◆ AIM OF THE TASK
Where the line containing "micrograph exhibits staining" appears in the records below, begin there and write out each line exactly until the last one, and nothing more.

◆ DATA PROVIDED
..............................
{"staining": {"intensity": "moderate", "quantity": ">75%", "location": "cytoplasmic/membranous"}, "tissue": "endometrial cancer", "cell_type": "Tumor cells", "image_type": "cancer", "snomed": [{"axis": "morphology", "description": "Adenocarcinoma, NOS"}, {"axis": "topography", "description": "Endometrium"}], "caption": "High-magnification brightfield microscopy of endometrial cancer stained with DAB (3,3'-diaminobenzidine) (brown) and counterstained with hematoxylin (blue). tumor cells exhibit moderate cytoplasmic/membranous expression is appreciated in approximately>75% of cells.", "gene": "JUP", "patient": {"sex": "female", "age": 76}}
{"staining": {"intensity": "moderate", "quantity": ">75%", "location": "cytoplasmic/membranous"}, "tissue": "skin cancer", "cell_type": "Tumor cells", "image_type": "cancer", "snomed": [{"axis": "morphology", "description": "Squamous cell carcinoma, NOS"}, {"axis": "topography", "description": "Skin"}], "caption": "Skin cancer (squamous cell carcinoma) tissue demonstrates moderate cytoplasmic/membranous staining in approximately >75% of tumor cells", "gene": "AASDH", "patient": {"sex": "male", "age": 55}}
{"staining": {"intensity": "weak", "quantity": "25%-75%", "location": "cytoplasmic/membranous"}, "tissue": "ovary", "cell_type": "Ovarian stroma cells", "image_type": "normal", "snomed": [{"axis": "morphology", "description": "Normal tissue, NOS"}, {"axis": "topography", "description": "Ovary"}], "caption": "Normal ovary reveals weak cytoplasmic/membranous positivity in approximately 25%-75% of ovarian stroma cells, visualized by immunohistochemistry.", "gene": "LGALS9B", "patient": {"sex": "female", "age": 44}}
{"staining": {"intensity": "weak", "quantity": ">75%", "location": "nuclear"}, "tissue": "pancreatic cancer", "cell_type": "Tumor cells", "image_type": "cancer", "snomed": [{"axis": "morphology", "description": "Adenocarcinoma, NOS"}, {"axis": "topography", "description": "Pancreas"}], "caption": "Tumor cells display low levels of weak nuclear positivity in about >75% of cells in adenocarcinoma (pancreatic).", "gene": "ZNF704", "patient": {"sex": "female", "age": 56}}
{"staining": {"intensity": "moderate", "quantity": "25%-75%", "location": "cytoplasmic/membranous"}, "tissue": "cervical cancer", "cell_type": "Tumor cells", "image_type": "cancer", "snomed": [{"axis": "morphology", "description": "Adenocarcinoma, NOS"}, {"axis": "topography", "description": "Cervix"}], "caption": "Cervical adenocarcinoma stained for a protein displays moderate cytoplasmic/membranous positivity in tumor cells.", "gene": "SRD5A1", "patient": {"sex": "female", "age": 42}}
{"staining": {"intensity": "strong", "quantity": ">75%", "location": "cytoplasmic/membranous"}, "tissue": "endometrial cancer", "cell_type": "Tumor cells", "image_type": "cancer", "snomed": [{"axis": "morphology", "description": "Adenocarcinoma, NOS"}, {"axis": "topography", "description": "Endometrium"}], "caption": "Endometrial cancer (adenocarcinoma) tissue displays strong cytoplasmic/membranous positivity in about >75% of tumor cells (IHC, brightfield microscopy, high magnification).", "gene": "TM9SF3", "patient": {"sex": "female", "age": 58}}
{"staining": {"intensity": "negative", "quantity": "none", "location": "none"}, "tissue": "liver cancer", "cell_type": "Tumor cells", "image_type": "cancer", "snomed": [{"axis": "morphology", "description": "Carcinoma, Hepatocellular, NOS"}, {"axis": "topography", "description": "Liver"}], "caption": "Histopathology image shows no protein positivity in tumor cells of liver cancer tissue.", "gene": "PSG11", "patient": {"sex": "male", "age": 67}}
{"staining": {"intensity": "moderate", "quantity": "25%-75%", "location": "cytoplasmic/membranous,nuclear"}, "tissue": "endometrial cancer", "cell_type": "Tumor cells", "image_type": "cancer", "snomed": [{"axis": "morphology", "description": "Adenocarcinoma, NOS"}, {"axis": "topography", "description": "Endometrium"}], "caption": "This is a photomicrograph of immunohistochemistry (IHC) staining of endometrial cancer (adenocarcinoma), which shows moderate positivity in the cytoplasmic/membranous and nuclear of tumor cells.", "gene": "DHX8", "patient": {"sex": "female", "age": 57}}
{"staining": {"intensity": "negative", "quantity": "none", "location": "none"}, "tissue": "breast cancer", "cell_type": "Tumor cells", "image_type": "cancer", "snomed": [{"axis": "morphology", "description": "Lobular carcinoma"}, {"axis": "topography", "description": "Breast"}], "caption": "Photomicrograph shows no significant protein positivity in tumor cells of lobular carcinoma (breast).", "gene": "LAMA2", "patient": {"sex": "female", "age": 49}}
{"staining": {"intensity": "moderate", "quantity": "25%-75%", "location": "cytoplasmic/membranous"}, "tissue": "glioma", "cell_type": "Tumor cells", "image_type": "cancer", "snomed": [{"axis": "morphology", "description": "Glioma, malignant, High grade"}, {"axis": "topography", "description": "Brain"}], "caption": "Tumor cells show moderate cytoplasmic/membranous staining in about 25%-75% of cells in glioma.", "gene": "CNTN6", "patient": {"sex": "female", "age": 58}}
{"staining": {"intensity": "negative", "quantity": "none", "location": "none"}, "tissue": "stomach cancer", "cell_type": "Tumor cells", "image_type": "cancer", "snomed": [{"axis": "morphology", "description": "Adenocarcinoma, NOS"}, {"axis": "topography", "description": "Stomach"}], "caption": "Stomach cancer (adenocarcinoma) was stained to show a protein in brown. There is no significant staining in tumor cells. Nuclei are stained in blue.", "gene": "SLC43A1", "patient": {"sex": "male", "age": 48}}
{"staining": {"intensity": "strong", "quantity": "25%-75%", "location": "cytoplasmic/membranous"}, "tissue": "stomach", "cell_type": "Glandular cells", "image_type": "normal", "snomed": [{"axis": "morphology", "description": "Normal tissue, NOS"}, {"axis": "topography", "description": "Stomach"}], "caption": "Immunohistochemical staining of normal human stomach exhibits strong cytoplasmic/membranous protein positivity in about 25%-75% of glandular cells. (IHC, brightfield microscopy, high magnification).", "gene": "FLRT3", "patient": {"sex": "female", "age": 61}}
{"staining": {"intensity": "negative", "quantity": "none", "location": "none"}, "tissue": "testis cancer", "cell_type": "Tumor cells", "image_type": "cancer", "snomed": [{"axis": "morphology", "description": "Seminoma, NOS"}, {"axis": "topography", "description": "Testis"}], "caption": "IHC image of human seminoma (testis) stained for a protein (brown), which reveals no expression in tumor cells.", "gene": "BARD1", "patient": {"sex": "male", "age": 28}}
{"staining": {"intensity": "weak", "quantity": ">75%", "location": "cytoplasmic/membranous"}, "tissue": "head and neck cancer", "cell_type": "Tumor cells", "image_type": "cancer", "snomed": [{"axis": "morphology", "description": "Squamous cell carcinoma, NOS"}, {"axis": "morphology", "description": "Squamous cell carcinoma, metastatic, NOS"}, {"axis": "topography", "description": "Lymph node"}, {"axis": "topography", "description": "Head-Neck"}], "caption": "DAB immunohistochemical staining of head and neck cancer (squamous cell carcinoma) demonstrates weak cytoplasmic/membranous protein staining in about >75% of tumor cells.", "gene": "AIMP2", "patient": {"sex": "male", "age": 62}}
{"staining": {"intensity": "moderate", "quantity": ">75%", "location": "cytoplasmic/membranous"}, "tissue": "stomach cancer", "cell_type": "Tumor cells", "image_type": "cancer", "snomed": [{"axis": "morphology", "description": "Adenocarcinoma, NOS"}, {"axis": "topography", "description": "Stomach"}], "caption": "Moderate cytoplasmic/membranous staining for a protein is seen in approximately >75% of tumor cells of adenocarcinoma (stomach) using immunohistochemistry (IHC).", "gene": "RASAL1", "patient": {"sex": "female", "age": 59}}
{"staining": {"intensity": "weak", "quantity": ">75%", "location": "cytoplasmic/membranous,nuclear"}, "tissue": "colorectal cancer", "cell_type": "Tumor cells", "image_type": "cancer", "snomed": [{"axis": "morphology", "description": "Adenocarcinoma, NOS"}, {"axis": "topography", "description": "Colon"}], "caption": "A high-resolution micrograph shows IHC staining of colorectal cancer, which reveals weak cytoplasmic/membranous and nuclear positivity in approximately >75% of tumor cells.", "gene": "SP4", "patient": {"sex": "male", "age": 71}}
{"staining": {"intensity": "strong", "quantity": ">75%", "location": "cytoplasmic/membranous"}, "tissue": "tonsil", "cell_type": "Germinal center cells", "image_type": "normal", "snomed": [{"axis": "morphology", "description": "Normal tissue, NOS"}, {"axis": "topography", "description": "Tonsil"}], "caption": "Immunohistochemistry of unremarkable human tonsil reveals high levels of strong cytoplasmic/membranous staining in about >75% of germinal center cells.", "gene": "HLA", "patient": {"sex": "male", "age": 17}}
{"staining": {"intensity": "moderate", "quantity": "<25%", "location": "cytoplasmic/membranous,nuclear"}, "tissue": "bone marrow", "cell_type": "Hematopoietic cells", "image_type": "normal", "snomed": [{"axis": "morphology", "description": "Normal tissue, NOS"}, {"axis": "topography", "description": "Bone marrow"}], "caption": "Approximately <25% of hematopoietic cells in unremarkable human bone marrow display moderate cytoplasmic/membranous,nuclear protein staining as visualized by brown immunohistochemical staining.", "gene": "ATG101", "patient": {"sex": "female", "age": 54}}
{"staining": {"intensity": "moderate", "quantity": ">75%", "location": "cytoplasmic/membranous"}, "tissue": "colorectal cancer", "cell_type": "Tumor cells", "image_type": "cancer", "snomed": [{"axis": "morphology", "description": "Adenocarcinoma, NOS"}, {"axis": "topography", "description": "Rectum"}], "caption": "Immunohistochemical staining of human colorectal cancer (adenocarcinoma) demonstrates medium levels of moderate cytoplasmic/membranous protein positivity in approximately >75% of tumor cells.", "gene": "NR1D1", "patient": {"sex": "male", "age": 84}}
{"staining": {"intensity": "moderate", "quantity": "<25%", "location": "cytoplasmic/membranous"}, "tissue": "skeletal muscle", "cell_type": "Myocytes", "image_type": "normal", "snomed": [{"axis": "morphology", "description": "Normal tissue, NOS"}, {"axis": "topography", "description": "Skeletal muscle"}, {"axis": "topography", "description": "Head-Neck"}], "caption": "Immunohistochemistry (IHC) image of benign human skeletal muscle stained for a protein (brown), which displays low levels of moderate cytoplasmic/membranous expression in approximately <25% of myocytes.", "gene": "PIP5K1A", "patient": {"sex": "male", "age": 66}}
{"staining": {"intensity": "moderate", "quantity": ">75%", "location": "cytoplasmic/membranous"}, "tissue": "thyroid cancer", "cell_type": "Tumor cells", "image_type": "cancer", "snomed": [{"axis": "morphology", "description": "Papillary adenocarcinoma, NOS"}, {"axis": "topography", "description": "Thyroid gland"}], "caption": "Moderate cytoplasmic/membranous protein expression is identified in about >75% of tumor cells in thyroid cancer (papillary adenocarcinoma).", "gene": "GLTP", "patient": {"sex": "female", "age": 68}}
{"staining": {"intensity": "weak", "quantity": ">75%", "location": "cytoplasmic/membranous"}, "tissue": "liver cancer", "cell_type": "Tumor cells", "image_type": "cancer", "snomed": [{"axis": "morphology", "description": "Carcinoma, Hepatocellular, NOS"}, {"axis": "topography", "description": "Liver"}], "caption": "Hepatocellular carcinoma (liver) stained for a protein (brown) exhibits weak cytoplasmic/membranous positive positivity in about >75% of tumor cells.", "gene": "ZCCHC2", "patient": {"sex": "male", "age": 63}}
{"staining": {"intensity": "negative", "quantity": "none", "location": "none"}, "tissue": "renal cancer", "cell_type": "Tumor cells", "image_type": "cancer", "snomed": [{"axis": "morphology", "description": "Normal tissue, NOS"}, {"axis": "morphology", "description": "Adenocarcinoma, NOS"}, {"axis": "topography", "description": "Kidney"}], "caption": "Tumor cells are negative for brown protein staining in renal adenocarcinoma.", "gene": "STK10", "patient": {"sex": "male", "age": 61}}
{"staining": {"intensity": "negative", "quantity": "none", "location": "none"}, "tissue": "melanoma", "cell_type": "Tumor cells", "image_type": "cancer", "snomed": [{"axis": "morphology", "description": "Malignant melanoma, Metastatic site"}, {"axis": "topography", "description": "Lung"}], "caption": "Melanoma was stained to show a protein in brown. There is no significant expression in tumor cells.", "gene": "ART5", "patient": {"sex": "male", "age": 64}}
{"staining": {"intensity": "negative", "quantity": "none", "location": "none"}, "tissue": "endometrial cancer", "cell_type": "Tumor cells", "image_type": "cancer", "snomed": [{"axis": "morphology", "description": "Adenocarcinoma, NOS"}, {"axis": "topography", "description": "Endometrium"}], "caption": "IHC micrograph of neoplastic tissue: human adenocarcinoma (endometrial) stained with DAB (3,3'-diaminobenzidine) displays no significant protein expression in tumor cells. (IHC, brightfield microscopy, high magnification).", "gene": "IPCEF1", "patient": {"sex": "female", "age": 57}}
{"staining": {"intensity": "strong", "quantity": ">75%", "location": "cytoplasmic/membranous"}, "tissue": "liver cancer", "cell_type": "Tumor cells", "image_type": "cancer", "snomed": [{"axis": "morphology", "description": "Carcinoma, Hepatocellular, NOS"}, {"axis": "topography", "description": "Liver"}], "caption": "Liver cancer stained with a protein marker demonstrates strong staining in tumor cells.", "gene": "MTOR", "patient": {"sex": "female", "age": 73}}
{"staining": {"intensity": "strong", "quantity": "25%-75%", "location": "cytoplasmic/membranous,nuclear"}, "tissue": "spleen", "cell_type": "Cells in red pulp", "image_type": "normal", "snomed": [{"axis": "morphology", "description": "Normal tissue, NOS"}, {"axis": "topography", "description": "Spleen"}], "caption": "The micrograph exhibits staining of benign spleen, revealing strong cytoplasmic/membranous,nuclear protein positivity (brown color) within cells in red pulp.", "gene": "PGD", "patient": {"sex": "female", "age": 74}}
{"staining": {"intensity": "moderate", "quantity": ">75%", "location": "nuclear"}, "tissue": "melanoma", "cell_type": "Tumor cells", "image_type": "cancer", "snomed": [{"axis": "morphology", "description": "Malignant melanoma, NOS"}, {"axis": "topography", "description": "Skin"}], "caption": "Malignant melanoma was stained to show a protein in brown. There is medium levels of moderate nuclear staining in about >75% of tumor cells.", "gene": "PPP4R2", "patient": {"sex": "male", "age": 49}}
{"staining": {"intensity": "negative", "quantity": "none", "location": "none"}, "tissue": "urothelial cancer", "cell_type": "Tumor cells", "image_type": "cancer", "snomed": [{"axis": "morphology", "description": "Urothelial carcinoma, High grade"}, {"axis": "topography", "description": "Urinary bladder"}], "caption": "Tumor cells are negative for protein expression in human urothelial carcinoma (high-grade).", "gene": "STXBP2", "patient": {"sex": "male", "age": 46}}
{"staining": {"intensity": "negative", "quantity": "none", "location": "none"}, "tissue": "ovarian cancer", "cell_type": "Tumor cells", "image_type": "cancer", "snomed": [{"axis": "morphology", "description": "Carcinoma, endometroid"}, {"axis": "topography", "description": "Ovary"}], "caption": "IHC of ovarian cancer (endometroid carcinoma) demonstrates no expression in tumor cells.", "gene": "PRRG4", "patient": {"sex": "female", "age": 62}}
..............................
◆ ANSWER SPACE
{"staining": {"intensity": "strong", "quantity": "25%-75%", "location": "cytoplasmic/membranous,nuclear"}, "tissue": "spleen", "cell_type": "Cells in red pulp", "image_type": "normal", "snomed": [{"axis": "morphology", "description": "Normal tissue, NOS"}, {"axis": "topography", "description": "Spleen"}], "caption": "The micrograph exhibits staining of benign spleen, revealing strong cytoplasmic/membranous,nuclear protein positivity (brown color) within cells in red pulp.", "gene": "PGD", "patient": {"sex": "female", "age": 74}}
{"staining": {"intensity": "moderate", "quantity": ">75%", "location": "nuclear"}, "tissue": "melanoma", "cell_type": "Tumor cells", "image_type": "cancer", "snomed": [{"axis": "morphology", "description": "Malignant melanoma, NOS"}, {"axis": "topography", "description": "Skin"}], "caption": "Malignant melanoma was stained to show a protein in brown. There is medium levels of moderate nuclear staining in about >75% of tumor cells.", "gene": "PPP4R2", "patient": {"sex": "male", "age": 49}}
{"staining": {"intensity": "negative", "quantity": "none", "location": "none"}, "tissue": "urothelial cancer", "cell_type": "Tumor cells", "image_type": "cancer", "snomed": [{"axis": "morphology", "description": "Urothelial carcinoma, High grade"}, {"axis": "topography", "description": "Urinary bladder"}], "caption": "Tumor cells are negative for protein expression in human urothelial carcinoma (high-grade).", "gene": "STXBP2", "patient": {"sex": "male", "age": 46}}
{"staining": {"intensity": "negative", "quantity": "none", "location": "none"}, "tissue": "ovarian cancer", "cell_type": "Tumor cells", "image_type": "cancer", "snomed": [{"axis": "morphology", "description": "Carcinoma, endometroid"}, {"axis": "topography", "description": "Ovary"}], "caption": "IHC of ovarian cancer (endometroid carcinoma) demonstrates no expression in tumor cells.", "gene": "PRRG4", "patient": {"sex": "female", "age": 62}}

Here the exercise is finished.